◆ Problem 1
Summarize the passage about the revolt in Jerusalem in two sentences.

◆ Extract provided
━━━━━━━━

The Jews, ever an impressionable race, yielded to the entreaties of Agrippa and the tears of Berenice, and making up the tribute money, paid it into the treasury. Then they began to repair the damage they had done to Antonia. All looked well; but there was one thing yet wanting to complete their submission, they were to obey Florus till he should be removed. This condition they refused to comply with, and when Agrippa urged it upon them, they threw stones at him and reproached him with the uttermost bitterness. Then Agrippa went away in despair, taking with him Berenice, and leaving the city to its fate.

The insurrection began, as it ended, with the taking of the stormy fortress of Masada near the Dead Sea. Here the Roman garrison were all slaughtered. Eleazar the son of Ananias the high priest began the insurrection in Jerusalem, by passing a law that the sacrifices of strangers were henceforth to be forbidden, and no imperial gifts to be offered. The moderate party used all their influence, but in vain, to prevent this. Agrippa sent a small army of three thousand men to help the moderates. The insurgents seized the Temple: the moderates, who included all the wealthy classes, occupied the upper city, and hostilities commenced. A great accession of strength to the insurgents was caused by the burning of the public archives, where all debts were incurred, and consequently the power of the rich was taken from them at one blow.

━━━━━━━━

◆ Recorded information
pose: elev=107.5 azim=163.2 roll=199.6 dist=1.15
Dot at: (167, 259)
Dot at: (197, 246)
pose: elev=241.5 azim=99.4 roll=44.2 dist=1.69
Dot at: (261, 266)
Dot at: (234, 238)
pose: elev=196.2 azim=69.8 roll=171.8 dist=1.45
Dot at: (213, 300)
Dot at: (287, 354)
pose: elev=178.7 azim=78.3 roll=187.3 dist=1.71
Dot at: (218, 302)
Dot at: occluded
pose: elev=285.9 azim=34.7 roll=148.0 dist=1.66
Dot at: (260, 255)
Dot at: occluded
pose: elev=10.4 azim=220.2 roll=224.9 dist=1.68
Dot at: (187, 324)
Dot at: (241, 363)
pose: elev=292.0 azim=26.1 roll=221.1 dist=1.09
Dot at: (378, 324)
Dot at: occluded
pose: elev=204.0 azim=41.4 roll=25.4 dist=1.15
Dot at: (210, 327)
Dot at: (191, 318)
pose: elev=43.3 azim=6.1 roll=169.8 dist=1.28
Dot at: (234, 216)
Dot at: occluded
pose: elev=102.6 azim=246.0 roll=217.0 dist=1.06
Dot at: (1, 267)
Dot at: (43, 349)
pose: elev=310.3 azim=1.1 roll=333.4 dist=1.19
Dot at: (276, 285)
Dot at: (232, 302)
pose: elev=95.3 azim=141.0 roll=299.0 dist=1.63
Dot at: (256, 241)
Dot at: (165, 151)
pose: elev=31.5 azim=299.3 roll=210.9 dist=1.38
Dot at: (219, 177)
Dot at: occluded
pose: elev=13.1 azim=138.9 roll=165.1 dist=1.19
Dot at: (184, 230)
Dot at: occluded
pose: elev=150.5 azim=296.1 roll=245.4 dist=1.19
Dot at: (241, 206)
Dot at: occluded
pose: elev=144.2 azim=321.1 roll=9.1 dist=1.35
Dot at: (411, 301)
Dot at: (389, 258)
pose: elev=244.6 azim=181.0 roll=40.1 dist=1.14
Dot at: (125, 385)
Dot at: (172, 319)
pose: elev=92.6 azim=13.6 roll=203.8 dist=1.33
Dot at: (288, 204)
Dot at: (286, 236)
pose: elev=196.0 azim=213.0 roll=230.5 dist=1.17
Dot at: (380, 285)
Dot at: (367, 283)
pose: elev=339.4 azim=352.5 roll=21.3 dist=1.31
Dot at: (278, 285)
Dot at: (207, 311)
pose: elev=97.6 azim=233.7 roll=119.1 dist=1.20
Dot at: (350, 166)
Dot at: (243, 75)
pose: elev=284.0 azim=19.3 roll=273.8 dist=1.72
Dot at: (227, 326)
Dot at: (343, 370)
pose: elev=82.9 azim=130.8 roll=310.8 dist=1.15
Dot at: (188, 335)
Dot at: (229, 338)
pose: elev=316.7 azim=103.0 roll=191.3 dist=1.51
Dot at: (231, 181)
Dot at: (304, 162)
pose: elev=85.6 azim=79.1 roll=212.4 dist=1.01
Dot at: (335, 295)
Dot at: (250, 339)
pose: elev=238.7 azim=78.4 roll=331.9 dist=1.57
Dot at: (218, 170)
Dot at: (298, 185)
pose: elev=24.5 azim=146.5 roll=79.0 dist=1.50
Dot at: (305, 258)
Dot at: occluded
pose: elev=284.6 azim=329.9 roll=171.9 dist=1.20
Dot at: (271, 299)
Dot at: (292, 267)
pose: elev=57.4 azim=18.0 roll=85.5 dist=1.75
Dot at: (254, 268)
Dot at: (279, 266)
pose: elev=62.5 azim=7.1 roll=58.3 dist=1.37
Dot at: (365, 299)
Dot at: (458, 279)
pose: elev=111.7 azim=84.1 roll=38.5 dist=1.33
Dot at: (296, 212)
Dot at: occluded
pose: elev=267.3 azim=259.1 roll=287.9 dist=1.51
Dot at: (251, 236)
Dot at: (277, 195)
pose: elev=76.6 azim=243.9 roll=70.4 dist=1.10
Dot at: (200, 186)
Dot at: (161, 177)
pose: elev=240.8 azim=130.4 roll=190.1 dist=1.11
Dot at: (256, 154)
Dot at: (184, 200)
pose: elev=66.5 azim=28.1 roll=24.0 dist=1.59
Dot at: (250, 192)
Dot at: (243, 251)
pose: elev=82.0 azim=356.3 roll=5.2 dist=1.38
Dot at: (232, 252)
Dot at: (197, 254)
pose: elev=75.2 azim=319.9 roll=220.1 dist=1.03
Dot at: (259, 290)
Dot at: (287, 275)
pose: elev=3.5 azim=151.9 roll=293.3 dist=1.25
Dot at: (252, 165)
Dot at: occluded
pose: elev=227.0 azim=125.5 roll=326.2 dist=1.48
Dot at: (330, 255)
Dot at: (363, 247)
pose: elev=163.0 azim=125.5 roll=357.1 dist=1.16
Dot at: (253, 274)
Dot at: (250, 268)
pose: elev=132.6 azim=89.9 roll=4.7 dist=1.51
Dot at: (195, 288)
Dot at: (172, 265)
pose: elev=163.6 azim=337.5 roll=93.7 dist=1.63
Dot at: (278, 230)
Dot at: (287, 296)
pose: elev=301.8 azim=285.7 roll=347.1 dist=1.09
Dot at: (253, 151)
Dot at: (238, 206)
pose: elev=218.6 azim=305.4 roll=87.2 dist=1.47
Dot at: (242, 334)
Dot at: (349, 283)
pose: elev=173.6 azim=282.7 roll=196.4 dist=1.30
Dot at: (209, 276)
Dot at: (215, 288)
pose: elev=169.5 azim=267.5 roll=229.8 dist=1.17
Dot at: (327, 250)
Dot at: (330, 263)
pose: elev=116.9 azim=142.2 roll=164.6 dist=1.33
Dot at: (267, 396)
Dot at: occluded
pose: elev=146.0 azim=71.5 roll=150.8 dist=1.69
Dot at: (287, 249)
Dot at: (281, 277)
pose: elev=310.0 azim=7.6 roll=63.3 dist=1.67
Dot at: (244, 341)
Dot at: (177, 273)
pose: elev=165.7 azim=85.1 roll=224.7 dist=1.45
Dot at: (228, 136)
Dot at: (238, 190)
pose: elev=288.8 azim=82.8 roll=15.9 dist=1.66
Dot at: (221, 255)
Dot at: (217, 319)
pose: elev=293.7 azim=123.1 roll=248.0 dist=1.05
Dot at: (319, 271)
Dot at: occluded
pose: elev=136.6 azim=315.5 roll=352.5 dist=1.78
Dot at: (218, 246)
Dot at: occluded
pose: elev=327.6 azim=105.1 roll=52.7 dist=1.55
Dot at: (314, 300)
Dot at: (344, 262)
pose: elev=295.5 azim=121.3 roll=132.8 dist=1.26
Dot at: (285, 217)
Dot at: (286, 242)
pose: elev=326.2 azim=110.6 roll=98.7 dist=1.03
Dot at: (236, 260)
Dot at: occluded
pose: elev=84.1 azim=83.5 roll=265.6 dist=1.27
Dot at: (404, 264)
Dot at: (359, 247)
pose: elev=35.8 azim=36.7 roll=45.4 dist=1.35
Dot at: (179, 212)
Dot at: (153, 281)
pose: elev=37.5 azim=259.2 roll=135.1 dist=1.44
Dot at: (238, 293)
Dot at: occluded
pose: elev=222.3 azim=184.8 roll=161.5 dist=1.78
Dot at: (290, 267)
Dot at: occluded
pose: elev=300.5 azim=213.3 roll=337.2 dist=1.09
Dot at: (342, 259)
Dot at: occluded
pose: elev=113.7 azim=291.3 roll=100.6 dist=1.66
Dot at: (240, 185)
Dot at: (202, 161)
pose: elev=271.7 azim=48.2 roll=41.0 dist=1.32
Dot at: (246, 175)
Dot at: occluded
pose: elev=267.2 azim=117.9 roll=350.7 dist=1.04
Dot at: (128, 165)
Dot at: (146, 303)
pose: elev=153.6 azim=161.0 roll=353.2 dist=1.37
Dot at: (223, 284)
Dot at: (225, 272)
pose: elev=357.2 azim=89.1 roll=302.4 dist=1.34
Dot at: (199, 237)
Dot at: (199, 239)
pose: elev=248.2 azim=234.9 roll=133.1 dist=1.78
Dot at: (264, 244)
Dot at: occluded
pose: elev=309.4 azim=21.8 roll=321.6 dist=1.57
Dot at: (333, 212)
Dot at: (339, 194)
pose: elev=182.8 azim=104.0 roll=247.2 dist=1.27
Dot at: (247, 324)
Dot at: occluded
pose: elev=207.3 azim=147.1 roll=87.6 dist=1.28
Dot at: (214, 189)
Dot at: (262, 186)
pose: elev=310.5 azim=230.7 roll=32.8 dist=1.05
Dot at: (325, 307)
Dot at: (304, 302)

━━━━━━━━

◆ Problem 2
In the entries, start at the line that has "pose: elev=95.3 azim=141.0" and stop after the line that has "Dot at: (277, 195)". Reproduce only those lines, substituting "distance" for "dist" and leaving everything else unchanged.

◆ Complete response 1
Persuaded by Agrippa and Berenice, the Jews paid the tribute, but they refused to obey Florus and stoned Agrippa, who left the city in despair. The insurrection began with the taking of Masada and the slaughter of its Roman garrison, and in Jerusalem Eleazar forbade the sacrifices of strangers, after which the insurgents seized the Temple while the moderates held the upper city.

◆ Complete response 2
pose: elev=95.3 azim=141.0 roll=299.0 distance=1.63
Dot at: (256, 241)
Dot at: (165, 151)
pose: elev=31.5 azim=299.3 roll=210.9 distance=1.38
Dot at: (219, 177)
Dot at: occluded
pose: elev=13.1 azim=138.9 roll=165.1 distance=1.19
Dot at: (184, 230)
Dot at: occluded
pose: elev=150.5 azim=296.1 roll=245.4 distance=1.19
Dot at: (241, 206)
Dot at: occluded
pose: elev=144.2 azim=321.1 roll=9.1 distance=1.35
Dot at: (411, 301)
Dot at: (389, 258)
pose: elev=244.6 azim=181.0 roll=40.1 distance=1.14
Dot at: (125, 385)
Dot at: (172, 319)
pose: elev=92.6 azim=13.6 roll=203.8 distance=1.33
Dot at: (288, 204)
Dot at: (286, 236)
pose: elev=196.0 azim=213.0 roll=230.5 distance=1.17
Dot at: (380, 285)
Dot at: (367, 283)
pose: elev=339.4 azim=352.5 roll=21.3 distance=1.31
Dot at: (278, 285)
Dot at: (207, 311)
pose: elev=97.6 azim=233.7 roll=119.1 distance=1.20
Dot at: (350, 166)
Dot at: (243, 75)
pose: elev=284.0 azim=19.3 roll=273.8 distance=1.72
Dot at: (227, 326)
Dot at: (343, 370)
pose: elev=82.9 azim=130.8 roll=310.8 distance=1.15
Dot at: (188, 335)
Dot at: (229, 338)
pose: elev=316.7 azim=103.0 roll=191.3 distance=1.51
Dot at: (231, 181)
Dot at: (304, 162)
pose: elev=85.6 azim=79.1 roll=212.4 distance=1.01
Dot at: (335, 295)
Dot at: (250, 339)
pose: elev=238.7 azim=78.4 roll=331.9 distance=1.57
Dot at: (218, 170)
Dot at: (298, 185)
pose: elev=24.5 azim=146.5 roll=79.0 distance=1.50
Dot at: (305, 258)
Dot at: occluded
pose: elev=284.6 azim=329.9 roll=171.9 distance=1.20
Dot at: (271, 299)
Dot at: (292, 267)
pose: elev=57.4 azim=18.0 roll=85.5 distance=1.75
Dot at: (254, 268)
Dot at: (279, 266)
pose: elev=62.5 azim=7.1 roll=58.3 distance=1.37
Dot at: (365, 299)
Dot at: (458, 279)
pose: elev=111.7 azim=84.1 roll=38.5 distance=1.33
Dot at: (296, 212)
Dot at: occluded
pose: elev=267.3 azim=259.1 roll=287.9 distance=1.51
Dot at: (251, 236)
Dot at: (277, 195)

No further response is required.